フランケン・ウィニー /アメリカ/2012/ティム・バートン


総評

人形が「生きてますけど?」みたいな顔して映画に出てる。


あらすじ

はぁい!!!僕、ヴィクター!!!

めちゃめちゃバリバリ理系の小学生なのに父親に勧められて参加した野球で色々あって、僕の大事な大事な親友のワンちゃん・ウィニーが死んでしまったんだ!!!!!わーん!!!!

すごく悲しかったけど、理科の授業で閃いてしまった雷による蘇生技術でウィニーが蘇ったんだ!!!!サイコー!!!!!!

でも、科学のコンクールで優勝を狙ってる同級生達に蘇生技術が目をつけられてしまったんだ!!!!皆、秘密にしてるウィニーのことを知りたくて知りたくてたまらない!!!!!

僕はウィニーと一緒にいたいだけなんだ!!!!どうしよう!!!!!


感想

私は死ぬほどティム・バートン監督の世界観と作品が好きなので今回は褒めることしかしません。頼むな。


このCG、VFX、モーショングラフィックとなんでもデジタルでできるこの時代に真っ向からのアナログ宣言。

24コマ全て人形を手作業で動かし、カメラで撮っていると思うと震える。

人間の手作業とアナログな撮影環境だから絶対に手ブレ、微妙な位置ずれ、室内の環境による変化が発生するはずなのに、異常に滑らかに動く。

趣味程度ではありますが、私も一応アニメーションを作っている身。あまりの完成度の映像に自分の技術不足、人手不足、資金不足、なによりも熱量不足を思い知らされ、反省し、体が恐怖し異常をきたす。

好き過ぎて5431997673948134484回くらい見てるけど、精密なアニメーションに毎度毎度、動悸と目眩と発作を起こしながら鑑賞している。


ウィニーの動き、見ましたか!?!??!?!?完全に「この世に生を受けてますけど」みたいな顔して画面の中を動いている。

個人的に一番最初の手作り映画でハリボテの街を壊しまくるウィニーが一番可愛い。

いや、待って。電気が足りなくて落ち込んでるウィニーも可愛い。そして、体に打ち込まれたネジから電流を流されるところも可愛い。
^^^^^^^^^^^^^^^^
**作業依頼 A**
フランケン・ウィニーの感想文と照らし合わせて、次の(i)〜(iii)がそれぞれ本文に合っているか「はい」か「いいえ」で答えてください。判断の決め手となった本文の言葉も、そのまま引用で添えてください。
(i) ヴィクターの親友である犬のウィニーは、野球に関わる出来事の後に死んでしまった。
(ii) ウィニーは、理科の授業で習った薬品を使って蘇った。
(iii) 筆者は趣味でアニメーションを作っている。
**作業依頼 B**
フランケン・ウィニーの感想文から、「このCG、VFX、モーション」で始まり「なのに、異常に滑らかに動く。」まで続く部分を、一字も変えずに書き出してください。

**表示中の記録**
^^^^^^^^^^^^^^^^
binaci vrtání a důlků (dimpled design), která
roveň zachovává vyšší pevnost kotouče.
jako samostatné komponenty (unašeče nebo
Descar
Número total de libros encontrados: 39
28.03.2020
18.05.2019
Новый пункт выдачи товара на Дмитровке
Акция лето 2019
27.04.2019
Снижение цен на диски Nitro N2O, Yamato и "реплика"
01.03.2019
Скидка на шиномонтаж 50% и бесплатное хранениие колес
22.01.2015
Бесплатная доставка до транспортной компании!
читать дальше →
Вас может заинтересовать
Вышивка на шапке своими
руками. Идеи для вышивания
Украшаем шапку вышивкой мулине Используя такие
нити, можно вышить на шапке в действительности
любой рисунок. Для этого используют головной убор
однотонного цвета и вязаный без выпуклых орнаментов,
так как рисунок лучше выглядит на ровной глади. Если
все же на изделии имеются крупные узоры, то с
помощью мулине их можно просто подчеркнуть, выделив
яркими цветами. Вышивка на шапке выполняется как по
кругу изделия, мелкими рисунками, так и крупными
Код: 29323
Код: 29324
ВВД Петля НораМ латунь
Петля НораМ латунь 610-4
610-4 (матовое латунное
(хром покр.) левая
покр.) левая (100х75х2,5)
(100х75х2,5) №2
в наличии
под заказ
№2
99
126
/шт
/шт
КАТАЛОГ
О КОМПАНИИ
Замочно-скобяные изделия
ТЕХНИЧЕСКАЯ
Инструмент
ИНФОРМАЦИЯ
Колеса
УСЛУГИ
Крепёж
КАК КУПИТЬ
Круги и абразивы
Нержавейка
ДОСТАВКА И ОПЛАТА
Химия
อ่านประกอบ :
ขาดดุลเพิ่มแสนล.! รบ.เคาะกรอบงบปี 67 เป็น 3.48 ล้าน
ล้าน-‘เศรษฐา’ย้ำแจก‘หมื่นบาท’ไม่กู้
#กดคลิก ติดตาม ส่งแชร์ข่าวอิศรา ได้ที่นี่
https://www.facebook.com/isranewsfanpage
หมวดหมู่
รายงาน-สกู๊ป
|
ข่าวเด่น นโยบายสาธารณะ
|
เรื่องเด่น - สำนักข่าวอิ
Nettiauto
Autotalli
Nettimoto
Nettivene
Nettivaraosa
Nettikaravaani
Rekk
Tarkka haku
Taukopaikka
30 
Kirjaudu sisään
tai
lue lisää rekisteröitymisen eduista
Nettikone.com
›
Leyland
^^^^^^^^^^^^^^^^
**結果 A**
(i) はい。「父親に勧められて参加した野球で色々あって、僕の大事な大事な親友のワンちゃん・ウィニーが死んでしまったんだ」
(ii) いいえ。「理科の授業で閃いてしまった雷による蘇生技術でウィニーが蘇ったんだ」
(iii) はい。「趣味程度ではありますが、私も一応アニメーションを作っている身。」

**結果 B**
このCG、VFX、モーショングラフィックとなんでもデジタルでできるこの時代に真っ向からのアナログ宣言。

24コマ全て人形を手作業で動かし、カメラで撮っていると思うと震える。

人間の手作業とアナログな撮影環境だから絶対に手ブレ、微妙な位置ずれ、室内の環境による変化が発生するはずなのに、異常に滑らかに動く。